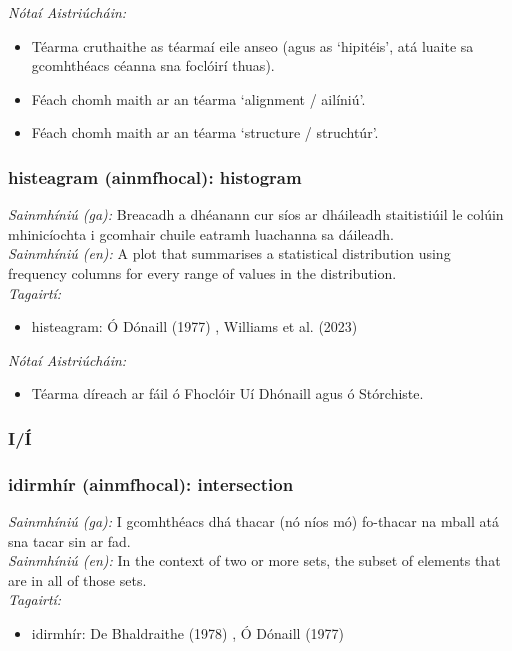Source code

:  \noindent \textit{Nótaí Aistriúcháin:}
\begin{itemize}
	\item Téarma cruthaithe as téarmaí eile anseo (agus as `hipitéis', atá luaite sa gcomhthéacs céanna sna foclóirí thuas).
	\item Féach chomh maith ar an téarma `alignment / ailíniú'.
	\item Féach chomh maith ar an téarma `structure / struchtúr'.
\end{itemize}


\subsubsection*{histeagram (ainmfhocal): histogram}
 \noindent \textit{Sainmhíniú (ga):} Breacadh a dhéanann cur síos ar dháileadh staitistiúil le colúin mhinicíochta i gcomhair chuile eatramh luachanna sa dáileadh.
\\
 \noindent \textit{Sainmhíniú (en):} A plot that summarises a statistical distribution using frequency columns for every range of values in the distribution.
\\
 \noindent \textit{Tagairtí:}
\begin{itemize}
	\item histeagram: Ó Dónaill (1977) \cite{odonaill}, Williams et al. (2023) \cite{storchiste}
\end{itemize}

 \noindent \textit{Nótaí Aistriúcháin:}
\begin{itemize}
	\item Téarma díreach ar fáil ó Fhoclóir Uí Dhónaill agus ó Stórchiste.
\end{itemize}


 \subsubsection*{I/Í}

\subsubsection*{idirmhír (ainmfhocal): intersection}
 \noindent \textit{Sainmhíniú (ga):} I gcomhthéacs dhá thacar (nó níos mó) fo-thacar na mball atá sna tacar sin ar fad.
\\
 \noindent \textit{Sainmhíniú (en):} In the context of two or more sets, the subset of elements that are in all of those sets.
\\
 \noindent \textit{Tagairtí:}
\begin{itemize}
	\item idirmhír: De Bhaldraithe (1978) \cite{de-bhaldraithe}, Ó Dónaill (1977) \cite{odonaill}
\end{itemize}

══════

DIRECTIONS ->
Find the word "agus" in the listing above. Copy each line where it appears.

WRITTEN SOLUTION ->
	\item Téarma cruthaithe as téarmaí eile anseo (agus as `hipitéis', atá luaite sa gcomhthéacs céanna sna foclóirí thuas).
	\item Téarma díreach ar fáil ó Fhoclóir Uí Dhónaill agus ó Stórchiste.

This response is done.